Specifically, we experimented with two approaches: the first using Masked Language Modelling (MLM) as popularised by BERT, the second using Transformer-based Denoising AutoEncoder (TSDAE) as proposed by Wang et al. Both of these techniques involve taking a noisy text sequence as input to the model with the objective of reproducing the original non-noisy sequence correctly. MLM is the method used to train popular models such as BERT, it involves masking out random words in sentences and optimising the model to correctly predict the unmasked sentence, thus teaching the model language structure and contextual dependencies.

Overview of TSDAE architecture

TSDAE is similar to MLM but trains models to generate descriptive whole sentence embeddings by introducing pooling before the decoding stage. Pooling transforms all input sequences into a single embedding regardless of the original length of the text. This forces the encoder to generate an accurate and descriptive singular embedding of the whole sequence which the decoder can use to reproduce the non-noisy text from. For supervised training, we only use the encoder and pooling layers to generate high-quality domain-specific sentence embeddings.

Further details on MLM and TSDAE can be found here and here respectively.

Results

To compare the performance of MLM and TSDAE pretraining we present results from a recent project in which we used a language model to read a non-standardised textual description of an electrical parameter from an external source and identify the most appropriate standardised parameter in our internal database.

To compare performance we use a DistilBert model (a lightweight version of BERT) as a baseline.
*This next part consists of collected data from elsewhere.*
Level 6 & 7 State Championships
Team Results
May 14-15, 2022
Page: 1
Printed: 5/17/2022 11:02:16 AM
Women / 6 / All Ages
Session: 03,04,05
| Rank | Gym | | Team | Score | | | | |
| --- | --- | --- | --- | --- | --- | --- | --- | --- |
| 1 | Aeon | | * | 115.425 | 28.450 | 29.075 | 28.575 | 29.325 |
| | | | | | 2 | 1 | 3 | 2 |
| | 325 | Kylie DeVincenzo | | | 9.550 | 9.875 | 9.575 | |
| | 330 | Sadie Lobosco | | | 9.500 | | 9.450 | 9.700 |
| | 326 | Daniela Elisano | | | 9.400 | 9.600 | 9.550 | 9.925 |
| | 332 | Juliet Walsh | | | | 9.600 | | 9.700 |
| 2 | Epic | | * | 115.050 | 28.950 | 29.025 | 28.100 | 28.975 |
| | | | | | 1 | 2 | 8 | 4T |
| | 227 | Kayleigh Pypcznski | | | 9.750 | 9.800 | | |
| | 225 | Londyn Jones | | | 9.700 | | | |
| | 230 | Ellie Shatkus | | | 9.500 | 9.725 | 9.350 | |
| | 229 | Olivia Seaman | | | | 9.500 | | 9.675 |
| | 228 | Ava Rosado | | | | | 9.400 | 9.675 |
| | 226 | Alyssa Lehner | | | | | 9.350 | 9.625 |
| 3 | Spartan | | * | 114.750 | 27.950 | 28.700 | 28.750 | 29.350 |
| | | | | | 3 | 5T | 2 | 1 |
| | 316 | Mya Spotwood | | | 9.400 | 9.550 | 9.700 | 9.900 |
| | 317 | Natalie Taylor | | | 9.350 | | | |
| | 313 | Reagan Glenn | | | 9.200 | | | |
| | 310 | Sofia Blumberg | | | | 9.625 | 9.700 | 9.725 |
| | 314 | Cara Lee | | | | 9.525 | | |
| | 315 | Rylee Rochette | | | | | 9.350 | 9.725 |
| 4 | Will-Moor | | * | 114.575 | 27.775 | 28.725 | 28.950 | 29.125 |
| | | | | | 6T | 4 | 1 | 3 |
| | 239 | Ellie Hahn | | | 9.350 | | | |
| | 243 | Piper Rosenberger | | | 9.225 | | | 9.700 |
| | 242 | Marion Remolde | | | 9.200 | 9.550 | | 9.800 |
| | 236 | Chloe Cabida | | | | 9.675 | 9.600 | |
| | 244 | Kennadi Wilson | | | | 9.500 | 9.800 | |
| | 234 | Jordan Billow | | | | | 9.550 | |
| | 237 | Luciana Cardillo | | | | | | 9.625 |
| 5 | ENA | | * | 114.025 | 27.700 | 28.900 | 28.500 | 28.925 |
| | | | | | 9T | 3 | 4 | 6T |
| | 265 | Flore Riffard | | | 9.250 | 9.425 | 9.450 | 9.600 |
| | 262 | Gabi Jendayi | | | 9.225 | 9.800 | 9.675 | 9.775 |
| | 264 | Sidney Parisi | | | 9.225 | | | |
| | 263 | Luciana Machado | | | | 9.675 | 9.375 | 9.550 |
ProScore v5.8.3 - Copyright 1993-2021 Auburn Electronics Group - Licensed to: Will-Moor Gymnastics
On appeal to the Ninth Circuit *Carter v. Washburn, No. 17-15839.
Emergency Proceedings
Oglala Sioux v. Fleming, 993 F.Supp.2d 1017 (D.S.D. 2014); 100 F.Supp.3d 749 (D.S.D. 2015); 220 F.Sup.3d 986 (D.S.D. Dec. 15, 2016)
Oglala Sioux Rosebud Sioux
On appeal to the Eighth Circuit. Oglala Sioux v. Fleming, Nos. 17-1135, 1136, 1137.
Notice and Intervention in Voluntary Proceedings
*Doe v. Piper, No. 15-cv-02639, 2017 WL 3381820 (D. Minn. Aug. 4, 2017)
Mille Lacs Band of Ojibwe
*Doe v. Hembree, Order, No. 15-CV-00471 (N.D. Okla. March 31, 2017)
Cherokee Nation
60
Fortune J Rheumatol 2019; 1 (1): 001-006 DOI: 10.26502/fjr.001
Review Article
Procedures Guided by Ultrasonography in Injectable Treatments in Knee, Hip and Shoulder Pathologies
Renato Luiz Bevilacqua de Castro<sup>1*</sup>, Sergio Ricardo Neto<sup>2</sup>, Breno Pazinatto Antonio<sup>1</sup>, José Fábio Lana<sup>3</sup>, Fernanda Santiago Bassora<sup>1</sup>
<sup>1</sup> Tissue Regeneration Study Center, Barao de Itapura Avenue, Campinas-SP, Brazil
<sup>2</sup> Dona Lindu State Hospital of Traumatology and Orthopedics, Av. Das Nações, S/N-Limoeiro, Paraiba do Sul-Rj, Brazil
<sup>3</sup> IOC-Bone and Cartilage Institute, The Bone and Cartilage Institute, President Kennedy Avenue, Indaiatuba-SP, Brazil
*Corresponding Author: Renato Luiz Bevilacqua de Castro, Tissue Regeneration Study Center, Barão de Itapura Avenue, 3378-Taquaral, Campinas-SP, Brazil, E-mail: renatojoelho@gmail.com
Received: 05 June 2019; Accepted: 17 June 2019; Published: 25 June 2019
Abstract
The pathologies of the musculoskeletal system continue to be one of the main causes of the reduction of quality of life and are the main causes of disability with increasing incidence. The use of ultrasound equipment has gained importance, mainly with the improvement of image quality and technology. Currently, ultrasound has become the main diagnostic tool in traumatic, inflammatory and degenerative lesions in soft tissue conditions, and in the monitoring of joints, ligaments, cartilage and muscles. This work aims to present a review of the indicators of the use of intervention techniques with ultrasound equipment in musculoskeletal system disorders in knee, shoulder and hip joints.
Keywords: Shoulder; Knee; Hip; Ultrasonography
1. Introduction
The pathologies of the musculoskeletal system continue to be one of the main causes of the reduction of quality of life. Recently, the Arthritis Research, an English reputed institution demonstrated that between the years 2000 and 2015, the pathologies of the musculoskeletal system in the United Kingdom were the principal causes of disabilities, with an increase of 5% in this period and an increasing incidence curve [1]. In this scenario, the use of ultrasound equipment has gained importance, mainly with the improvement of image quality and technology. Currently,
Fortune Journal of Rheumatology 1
Among others, we used accuracy, precision and area under the ROC (Receiver Operating Characteristic) curve to evaluate the various language models on this task.

Model Accuracy Precision Area under ROC curve
DistilBert (baseline) 90.80% 84.31% 0.998
MLM (fine-tuned on elec. lit.) 91.04% 87.08% 0.998
TSDAE (fine-tuned on elec. lit.) 94.18% 91.44% 0.997

Our DistilBert baseline which has no electronics literature training scores 90.80% accuracy on this particular task. We found that both MLM and TSDAE increased performance, however, TSDAE clearly outperforms both the baseline and MLM on total accuracy, consistently with the results reported in the TSDAE paper.

Precision shows a similar tendency; they are slightly higher for the MLM trained model than the baseline while TSDAE significantly outperforms both models. This further supports the case of using a model that is fine-tuned on electronics literature.

The area under the ROC curve is virtually unchanged indicating no significant decrease in the model's ability to discriminate between phrases.

Applying the model to a downstream task

This pre-trained strategy has allowed us to robustly train electrical engineering literate models which can be fine-tuned for downstream language tasks. We have found that a robustly pre-trained model can achieve very high performance on a range of tasks without the need for large supervised data, thus saving valuable time and resources.

One example of such a task is normalising component attributes. Different data sources describe component attributes in different ways, with slight variations in terminology or even completely different acronyms. Hence we need a model that takes as input an unstandardized natural language description of an attribute and is able to match it to one of our internal standardized attributes.

We have been able to successfully apply our pre-trained TSDAE model to this task by fine-tuning on a small (<500 samples) supervised dataset. The resulting model had a matching accuracy of 95%. We have also been able to produce well-performing models on other relevant tasks, again without the need for large supervised datasets.

Accelerating the digital twin future

Building digital twins of physical assets has far-reaching implications, including for digital twins of electronic components. Having built a robust reusable language model is an important step in enabling our platform to accelerate the creation of a large component digital twin database. Using this model in conjunction with our other data extraction algorithms unlocks high-efficiency data entry across all areas of the digital twin creation process.